Political unity had to be fostered upon the Tamil people of the confederacy in the form of an Emperor with an army because of an armed attack by some raiders from the North. The “north” was the plateau of Bellary in present day Karnataka and the raiders were a group of people known as the Kalabhras. The root, abhra literally means mica but may extend to mean gold and silver dust as well, both of the last mentioned being found in this region. Oral history sources from Jharkhand indigenous tribes, collected and catalogued by Father Dungdung in his museum of oral history at Gumla, near Ranchi informs us of an immigrant group of people who came via the sea with knowledge of metallurgy and who were violent, cannibalistic and aggressive at the same time as the “fair skinned people in white winged horses” who swept down the northern plains over the mountains and looted, raped and burnt down cities and palaces. This means that there was another stream of migration into India along with the Aryans, most probably those who were known as the Asuras. These Asuras may have swooped down into the Tamil country necessitating the first political unity of the region. Emperors are needed to protect the cultural integrity of the Tamils and within the Tamilians, despite the other things of democracy remaining the same, the desire for a super leader is enormous. To try and pull down the Emperor, in this case the imperious Amma, may amount to the dismantling of the Tamil pride and identity.

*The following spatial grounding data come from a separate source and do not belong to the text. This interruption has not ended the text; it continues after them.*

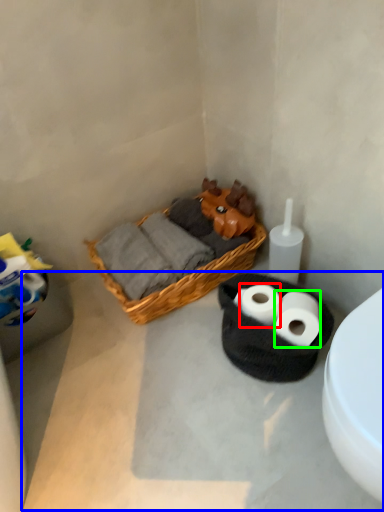
Question: Which is farther away from toilet paper (highlighted by a red box)? concrete (highlighted by a blue box) or toilet paper (highlighted by a green box)?

Choices:
 (A) concrete
 (B) toilet paper

Answer: (A)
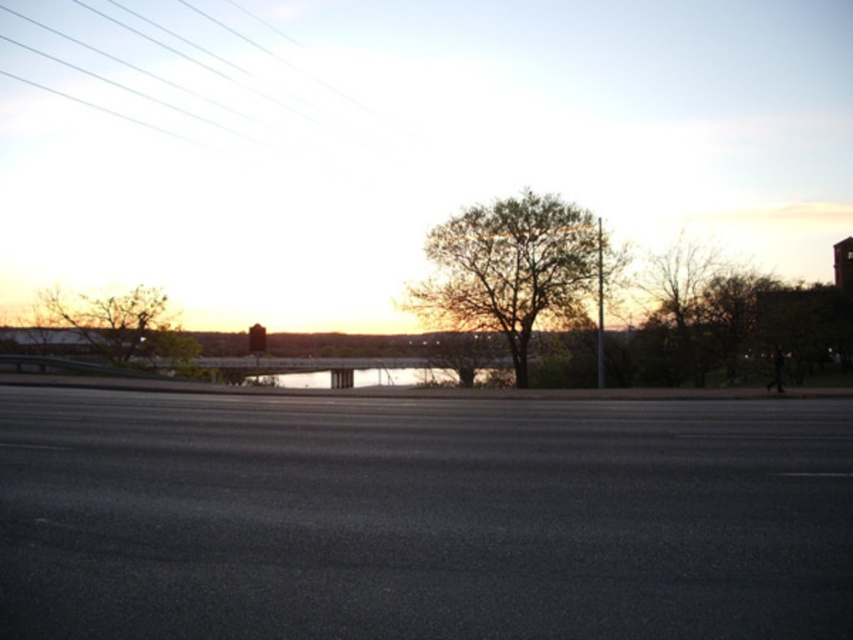
Is point (247, 97) less distant than point (461, 250)?

That is False.

Who is positioned more to the left, clear glass power lines at upper left or green leafy tree at center?

clear glass power lines at upper left is more to the left.

Describe the element at coordinates (204, 90) in the screenshot. I see `clear glass power lines at upper left` at that location.

The image size is (853, 640). Find the location of `clear glass power lines at upper left`. clear glass power lines at upper left is located at coordinates (204, 90).

Does green leafy tree at center appear over green leafy tree at left?

Yes, green leafy tree at center is above green leafy tree at left.

Based on the photo, how distant is green leafy tree at center from green leafy tree at left?

green leafy tree at center and green leafy tree at left are 65.66 feet apart.

Identify the location of green leafy tree at center. Image resolution: width=853 pixels, height=640 pixels. (509, 269).

Between green leafy tree at left and bare branches at right, which one appears on the right side from the viewer's perspective?

bare branches at right

You are a GUI agent. You are given a task and a screenshot of the screen. Output one action in this format:
    pyautogui.click(x=<x>, y=<y>)
    Task: Click on the green leafy tree at left
    This screenshot has width=853, height=640.
    Given the screenshot: What is the action you would take?
    pyautogui.click(x=122, y=324)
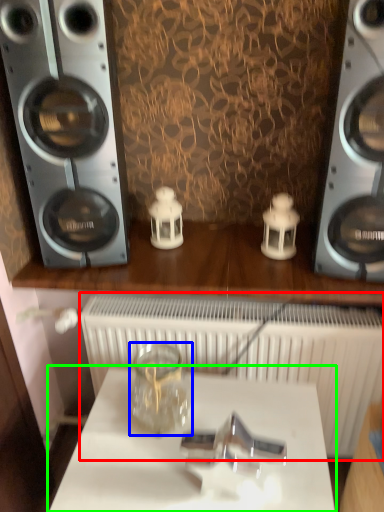
Question: Considering the real-world distances, which object is closest to radiator (highlighted by a red box)? glass jar (highlighted by a blue box) or table (highlighted by a green box).

Choices:
 (A) glass jar
 (B) table

Answer: (A)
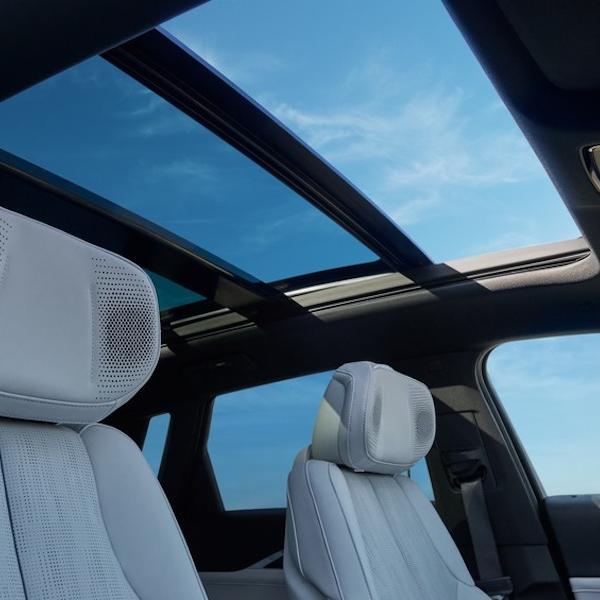
The width and height of the screenshot is (600, 600). I want to click on speakers, so click(x=127, y=320).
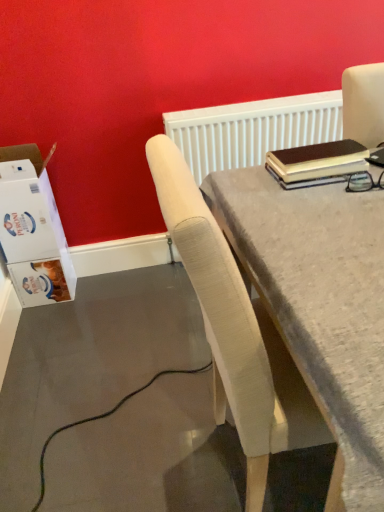
Question: Is white textured radiator at upper center beside white cardboard box at left?

Choices:
 (A) yes
 (B) no

Answer: (B)

Question: Is white textured radiator at upper center shorter than white cardboard box at left?

Choices:
 (A) yes
 (B) no

Answer: (A)

Question: Could you tell me if white textured radiator at upper center is turned towards white cardboard box at left?

Choices:
 (A) no
 (B) yes

Answer: (A)

Question: Can you confirm if white textured radiator at upper center is wider than white cardboard box at left?

Choices:
 (A) no
 (B) yes

Answer: (A)

Question: Is white textured radiator at upper center bigger than white cardboard box at left?

Choices:
 (A) no
 (B) yes

Answer: (A)

Question: Is white textured radiator at upper center located outside white cardboard box at left?

Choices:
 (A) yes
 (B) no

Answer: (A)

Question: Is white cardboard box at left behind white textured radiator at upper center?

Choices:
 (A) yes
 (B) no

Answer: (B)

Question: Is white cardboard box at left far from white textured radiator at upper center?

Choices:
 (A) yes
 (B) no

Answer: (B)

Question: Is white cardboard box at left facing away from white textured radiator at upper center?

Choices:
 (A) yes
 (B) no

Answer: (B)

Question: From the image's perspective, does white cardboard box at left appear lower than white textured radiator at upper center?

Choices:
 (A) yes
 (B) no

Answer: (A)

Question: Is the position of white cardboard box at left less distant than that of white textured radiator at upper center?

Choices:
 (A) no
 (B) yes

Answer: (B)

Question: Is white cardboard box at left aimed at white textured radiator at upper center?

Choices:
 (A) no
 (B) yes

Answer: (B)

Question: Does white textured radiator at upper center lie behind light beige fabric chair at center?

Choices:
 (A) yes
 (B) no

Answer: (A)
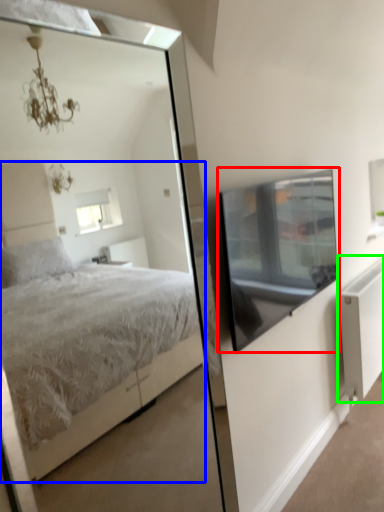
Question: Which is farther away from window screen (highlighted by a red box)? bed (highlighted by a blue box) or radiator (highlighted by a green box)?

Choices:
 (A) bed
 (B) radiator

Answer: (A)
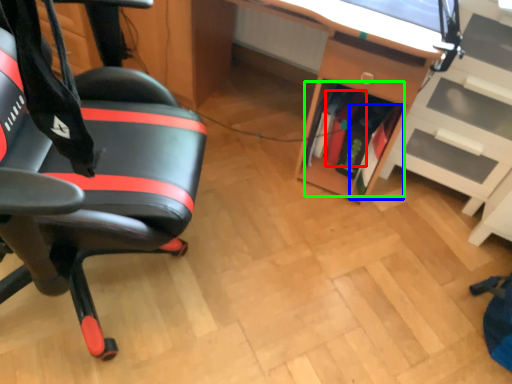
Question: Based on their relative distances, which object is nearer to book (highlighted by a red box)? Choose from book (highlighted by a blue box) and book (highlighted by a green box).

Choices:
 (A) book
 (B) book

Answer: (B)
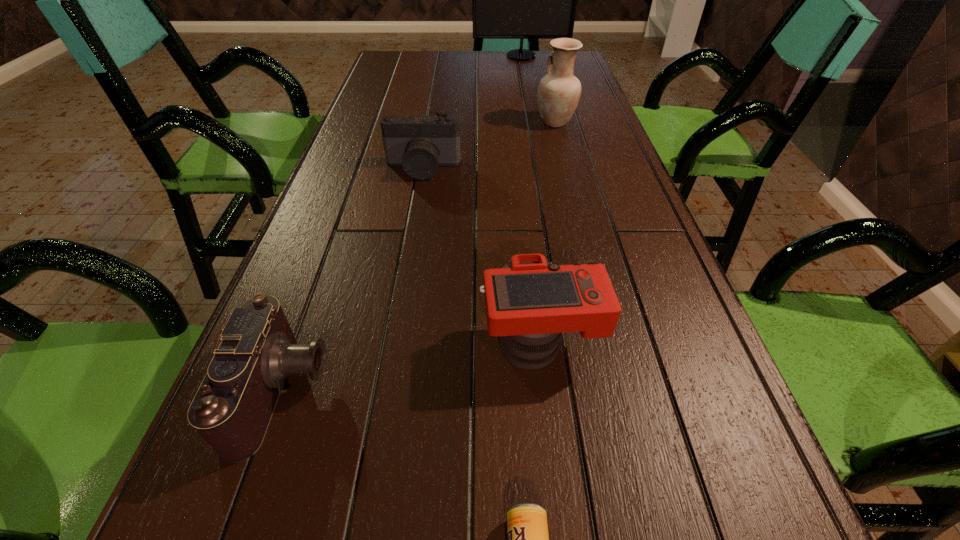
In order to click on object located at the far edge in this screenshot , I will do `click(521, 0)`.

Where is `computer monitor located at the right edge`? Image resolution: width=960 pixels, height=540 pixels. computer monitor located at the right edge is located at coordinates (521, 0).

The width and height of the screenshot is (960, 540). I want to click on pottery located in the right edge section of the desktop, so click(x=559, y=91).

You are a GUI agent. You are given a task and a screenshot of the screen. Output one action in this format:
    pyautogui.click(x=<x>, y=<y>)
    Task: Click on the object that is at the far right corner
    
    Given the screenshot: What is the action you would take?
    pyautogui.click(x=521, y=0)

You are a GUI agent. You are given a task and a screenshot of the screen. Output one action in this format:
    pyautogui.click(x=<x>, y=<y>)
    Task: Click on the vacant space at the far edge of the desktop
    This screenshot has height=540, width=960.
    Given the screenshot: What is the action you would take?
    pyautogui.click(x=431, y=67)

You are a GUI agent. You are given a task and a screenshot of the screen. Output one action in this format:
    pyautogui.click(x=<x>, y=<y>)
    Task: Click on the vacant space at the left edge
    The image size is (960, 540).
    Given the screenshot: What is the action you would take?
    pyautogui.click(x=341, y=163)

You are a GUI agent. You are given a task and a screenshot of the screen. Output one action in this format:
    pyautogui.click(x=<x>, y=<y>)
    Task: Click on the vacant region at the right edge of the desktop
    
    Given the screenshot: What is the action you would take?
    pyautogui.click(x=718, y=386)

Identify the location of blank space at the far left corner. This screenshot has width=960, height=540. (405, 65).

At what (x,y) coordinates should I click in order to perform the action: click on vacant space at the far right corner of the desktop. Please return your answer as a coordinate pair (x, y). Looking at the image, I should click on (540, 56).

Where is `unoccupied area between the rightmost camera and the computer monitor`? This screenshot has width=960, height=540. unoccupied area between the rightmost camera and the computer monitor is located at coordinates click(531, 199).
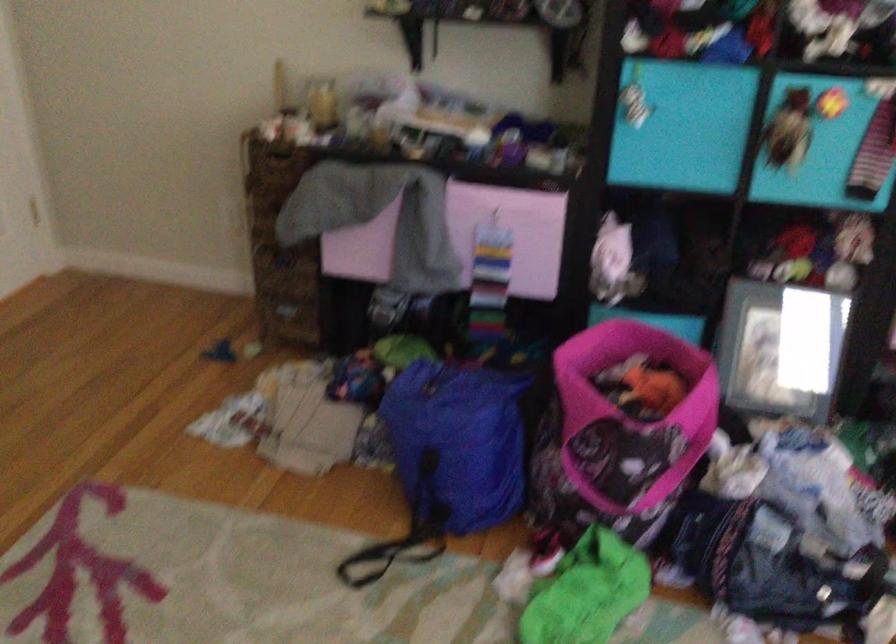
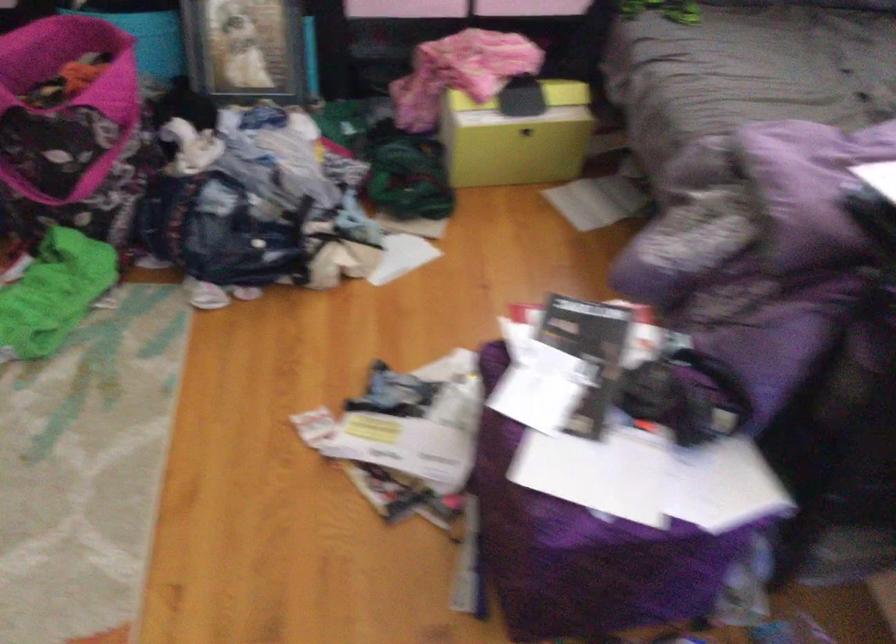
Where in the second image is the point corresponding to pixel 698 384 from the first image?

(124, 67)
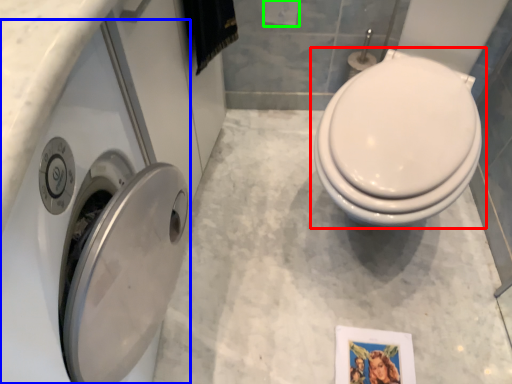
Question: Considering the real-world distances, which object is closest to toilet (highlighted by a red box)? washer (highlighted by a blue box) or toilet paper (highlighted by a green box).

Choices:
 (A) washer
 (B) toilet paper

Answer: (A)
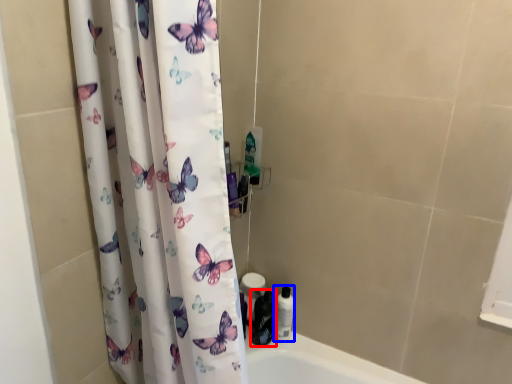
Question: Which object is further to the camera taking this photo, toiletry (highlighted by a red box) or toiletry (highlighted by a blue box)?

Choices:
 (A) toiletry
 (B) toiletry

Answer: (B)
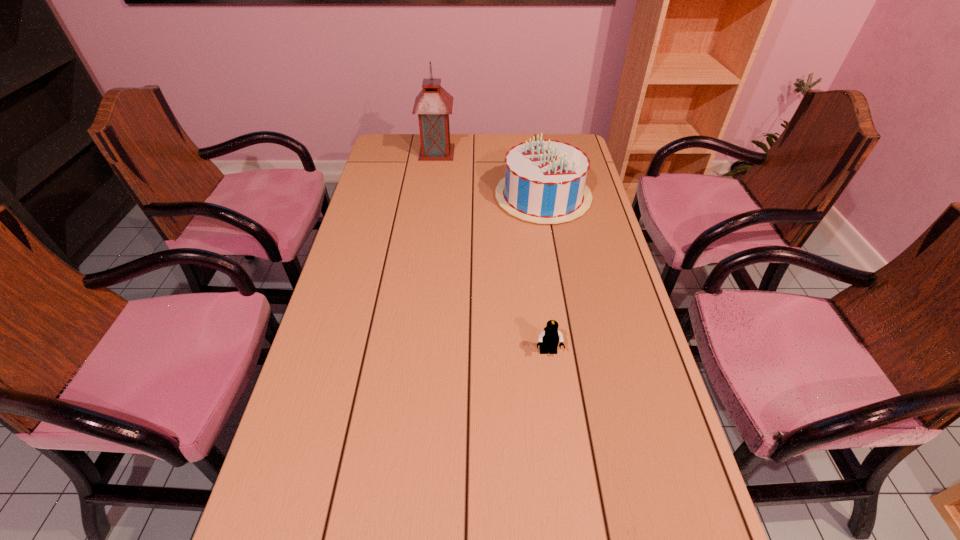
The height and width of the screenshot is (540, 960). I want to click on object present at the right edge, so click(545, 180).

Find the location of a particular element. free space at the far edge is located at coordinates (492, 161).

You are a GUI agent. You are given a task and a screenshot of the screen. Output one action in this format:
    pyautogui.click(x=<x>, y=<y>)
    Task: Click on the vacant space at the left edge of the desktop
    
    Given the screenshot: What is the action you would take?
    pyautogui.click(x=406, y=210)

Locate an element on the screen. The height and width of the screenshot is (540, 960). free space at the right edge is located at coordinates (579, 219).

This screenshot has width=960, height=540. I want to click on unoccupied position between the birthday cake and the farthest object, so click(x=490, y=174).

Find the location of a particular element. free space between the second shortest object and the lantern is located at coordinates (490, 174).

The height and width of the screenshot is (540, 960). In order to click on free spot between the farthest object and the nearest object in this screenshot , I will do `click(492, 252)`.

Identify the location of free area in between the lantern and the shortest object. The image size is (960, 540). (492, 252).

In order to click on vacant point located between the farthest object and the Lego in this screenshot , I will do `click(492, 252)`.

At what (x,y) coordinates should I click in order to perform the action: click on the second closest object to the nearest object. Please return your answer as a coordinate pair (x, y). Looking at the image, I should click on (433, 104).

Tamils have been rather sensitive to conquests from the “north”; its nadir of political humiliation was not so much the British as it was during the period in the 14th century when it was ruled by the Vijaynagara kingdom originating in the same Hampi region as the Kalabhras. It is serendipity that the court ruling sentencing Amma to imprisonment originates in a court in Banglaore, also in the same region of the Kalabhras and the Vijaynagara. Tamils in their minds live through the imperial Cholas, the dynasty that over a few centuries starting from the 9th had extended their empires from the south east Asia, Sri Lanka, Indo-China to be able to construct temples as far as the southern coast of China. They have assassinated the Prime Minister Rajiv Gandhi because he, a representative of the northern powers had called for peace in Sri Lanka by circumventing the seat of the Tamil power in Tamil Nadu. Amma’s imprisonment may well be looked upon as another molestation of the Tamil honour opening up a long drawn battle of estrangement of Tamilians with the rest of the Indians. Prelude to another Kashmir.